## What the exercise asks
Lines before the one containing "root of tail: (649, 191)" are left out; that line and every line after it, through the end of the records, are to be reproduced exactly.

## Source material

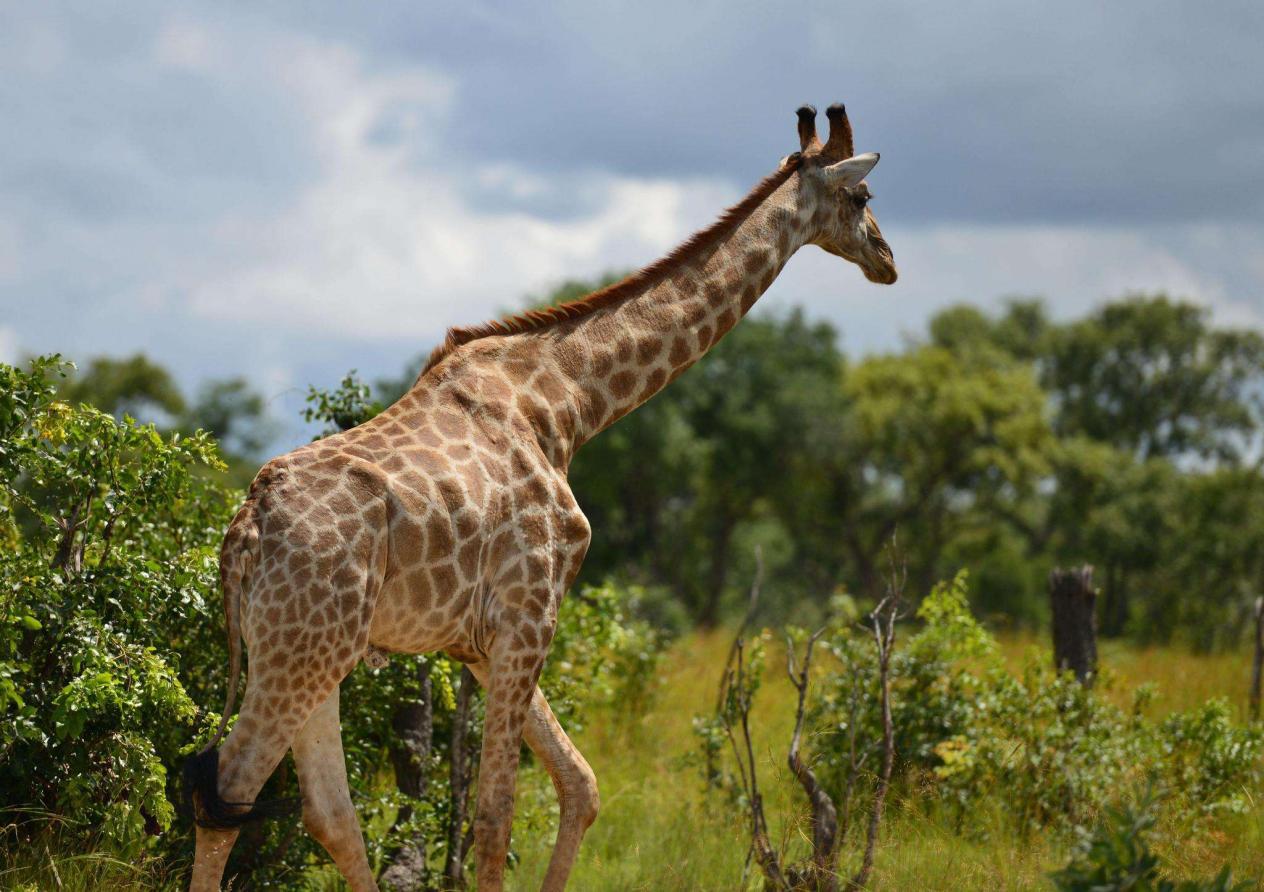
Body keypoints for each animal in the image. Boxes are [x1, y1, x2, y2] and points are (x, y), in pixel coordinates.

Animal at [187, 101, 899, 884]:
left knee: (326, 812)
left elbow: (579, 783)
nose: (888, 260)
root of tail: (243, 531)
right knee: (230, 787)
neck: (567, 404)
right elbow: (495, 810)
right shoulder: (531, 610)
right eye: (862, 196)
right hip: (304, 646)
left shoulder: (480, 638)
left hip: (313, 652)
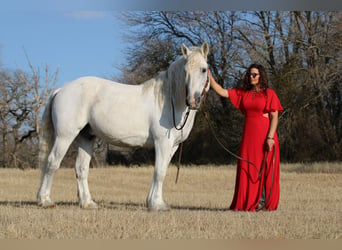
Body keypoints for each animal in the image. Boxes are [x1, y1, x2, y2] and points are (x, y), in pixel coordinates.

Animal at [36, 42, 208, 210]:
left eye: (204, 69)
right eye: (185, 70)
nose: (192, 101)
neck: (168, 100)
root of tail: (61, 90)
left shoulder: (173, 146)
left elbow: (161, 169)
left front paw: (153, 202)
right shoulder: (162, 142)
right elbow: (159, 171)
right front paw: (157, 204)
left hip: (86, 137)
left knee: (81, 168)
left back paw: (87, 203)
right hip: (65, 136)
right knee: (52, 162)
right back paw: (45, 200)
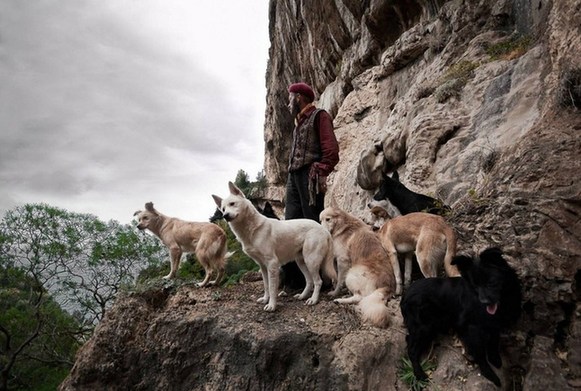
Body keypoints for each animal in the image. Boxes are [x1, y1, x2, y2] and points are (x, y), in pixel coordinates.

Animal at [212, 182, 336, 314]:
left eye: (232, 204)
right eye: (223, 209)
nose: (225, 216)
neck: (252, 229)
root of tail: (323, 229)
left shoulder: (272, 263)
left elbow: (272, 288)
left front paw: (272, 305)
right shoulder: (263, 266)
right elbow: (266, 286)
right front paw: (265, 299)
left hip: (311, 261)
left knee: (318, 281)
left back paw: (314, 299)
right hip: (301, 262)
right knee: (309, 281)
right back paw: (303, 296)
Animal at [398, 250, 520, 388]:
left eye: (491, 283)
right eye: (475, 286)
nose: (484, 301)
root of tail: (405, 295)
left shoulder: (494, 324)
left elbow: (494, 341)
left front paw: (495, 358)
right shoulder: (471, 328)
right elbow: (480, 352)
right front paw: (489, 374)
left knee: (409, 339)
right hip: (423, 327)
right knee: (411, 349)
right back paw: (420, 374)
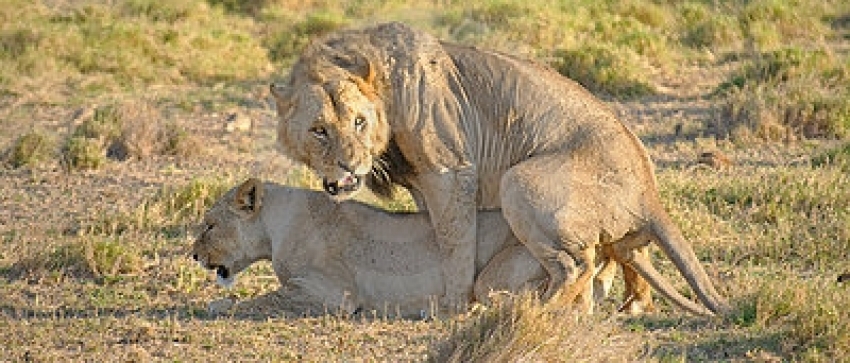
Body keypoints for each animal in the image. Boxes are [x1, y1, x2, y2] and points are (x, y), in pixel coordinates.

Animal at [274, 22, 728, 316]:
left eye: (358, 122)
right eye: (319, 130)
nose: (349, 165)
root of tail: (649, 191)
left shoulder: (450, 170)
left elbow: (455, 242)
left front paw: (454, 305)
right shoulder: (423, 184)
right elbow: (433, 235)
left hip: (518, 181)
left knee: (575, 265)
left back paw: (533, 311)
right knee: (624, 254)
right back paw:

## Answer to this exercise
root of tail: (649, 191)
left shoulder: (450, 170)
left elbow: (455, 242)
left front paw: (454, 305)
right shoulder: (423, 184)
right elbow: (433, 235)
left hip: (518, 181)
left knee: (575, 265)
left back paw: (533, 311)
right knee: (624, 254)
right back paw:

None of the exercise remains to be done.